Des Nachts auf meinem Lager suchte ich, den meine Seele liebt. Ich suchte ; aber ich fand ihn nicht. Ich will aufstehen und in der Stadt umhergehen auf den Gassen und Strassen und suchen, den meine Seele liebt. Ich suchte ; aber ich fand ihn nicht. (…) da fand ich, den meine Seele liebt. Ich hielt ihn und liess ihn nicht los (…)

Pendant la nuit sur mon lit j’ai cherché celui que mon âme aime.
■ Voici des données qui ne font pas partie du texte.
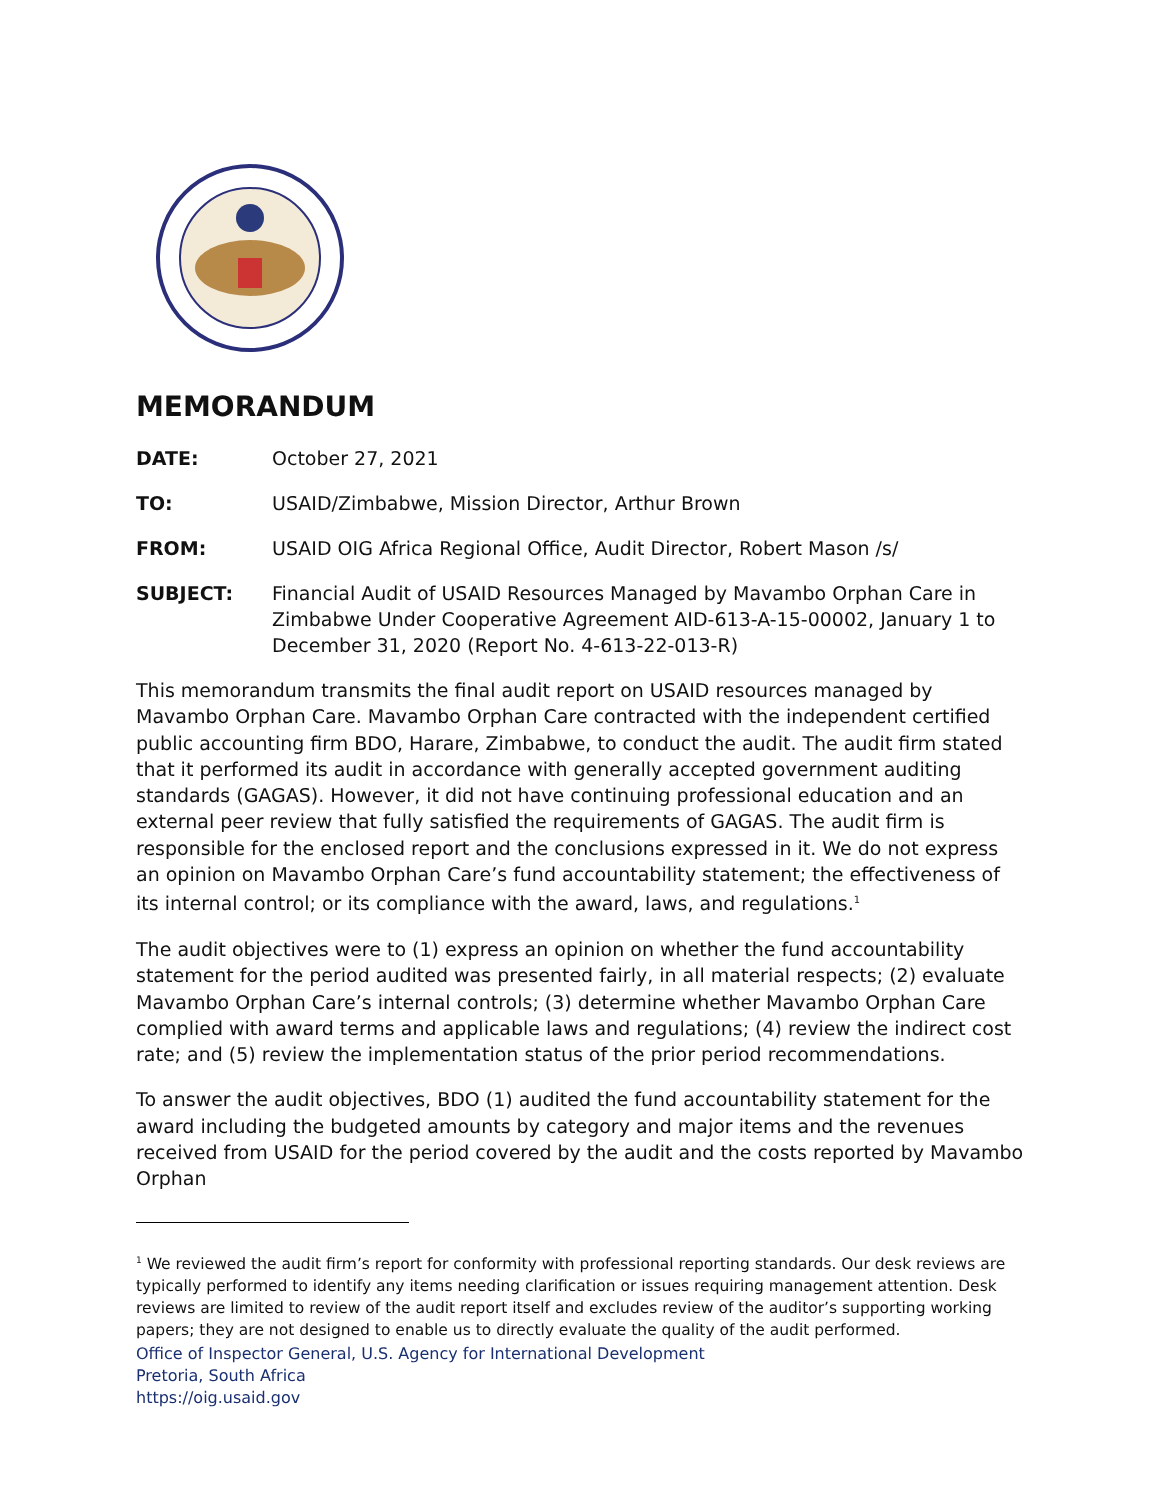MEMORANDUM
DATE: October 27, 2021
TO: USAID/Zimbabwe, Mission Director, Arthur Brown
FROM: USAID OIG Africa Regional Office, Audit Director, Robert Mason /s/
SUBJECT: Financial Audit of USAID Resources Managed by Mavambo Orphan Care in Zimbabwe Under Cooperative Agreement AID-613-A-15-00002, January 1 to December 31, 2020 (Report No. 4-613-22-013-R)
This memorandum transmits the final audit report on USAID resources managed by Mavambo Orphan Care. Mavambo Orphan Care contracted with the independent certified public accounting firm BDO, Harare, Zimbabwe, to conduct the audit. The audit firm stated that it performed its audit in accordance with generally accepted government auditing standards (GAGAS). However, it did not have continuing professional education and an external peer review that fully satisfied the requirements of GAGAS. The audit firm is responsible for the enclosed report and the conclusions expressed in it. We do not express an opinion on Mavambo Orphan Care’s fund accountability statement; the effectiveness of its internal control; or its compliance with the award, laws, and regulations.<sup>1</sup>
The audit objectives were to (1) express an opinion on whether the fund accountability statement for the period audited was presented fairly, in all material respects; (2) evaluate Mavambo Orphan Care’s internal controls; (3) determine whether Mavambo Orphan Care complied with award terms and applicable laws and regulations; (4) review the indirect cost rate; and (5) review the implementation status of the prior period recommendations.
To answer the audit objectives, BDO (1) audited the fund accountability statement for the award including the budgeted amounts by category and major items and the revenues received from USAID for the period covered by the audit and the costs reported by Mavambo Orphan
<sup>1</sup> We reviewed the audit firm’s report for conformity with professional reporting standards. Our desk reviews are typically performed to identify any items needing clarification or issues requiring management attention. Desk reviews are limited to review of the audit report itself and excludes review of the auditor’s supporting working papers; they are not designed to enable us to directly evaluate the quality of the audit performed.
Office of Inspector General, U.S. Agency for International Development
Pretoria, South Africa
https://oig.usaid.gov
J’ai cherché ; mais je ne l’ai pas trouvé. Je veux me lever et tourner dans la ville dans les allées et les rues et chercher celui que mon âme aime. J’ai cherché ; mais je ne l’ai pas trouvé. (…) là j’ai trouvé celui que mon âme aime. Je l’ai tenu et ne l’ai plus laissé partir (…)

Les destinataires des poèmes d’amour de Heine sont des femmes, réelles ou fictives. Même si rien grammaticalement dans le texte allemand n’oblige à accorder en français les personnages au féminin, c’est parce que l’auteur de ce texte reste Heine, homme s’adressant à une figure féminine, que j’ai réalisé dans la traduction ci-dessous les accords au féminin. Mais puisque je suis quant à moi une traductrice, que rien dans le texte allemand ne l’interdit grammaticalement – sinon le contexte, qui a son poids, d’où la première traduction – et pour placer le texte dans la continuation du Cantique des cantiques, dans lequel c’est la figure féminine qui prend la parole et qui erre par les rues et qui cherche « celui que [son] âme aime », je propose la version alternative suivante :

Dans un délire fou je t’avais quitté un jour,
Je voulais aller jusqu’au bout du monde,
Et je voulais voir si je trouverais l’amour,
Pour avec amour étreindre l’amour.

L’amour je l’ai cherché parmi toutes les rues,
Devant toutes les portes j’ai tendu les mains,
Et ai mendié quelques miettes d’amour –
Mais on ne m’a donné qu’haine froide, en riant.

Et toujours j’ai erré après l’amour, toujours
Après l’amour, mais l’amour jamais je ne l’ai trouvé,
Et je suis revenu chez moi, malade, troublé.

Mais alors tu es venu à ma rencontre,
Et ah ! ce qui flottait alors dans tes yeux,
C’était le doux amour depuis longtemps cherché.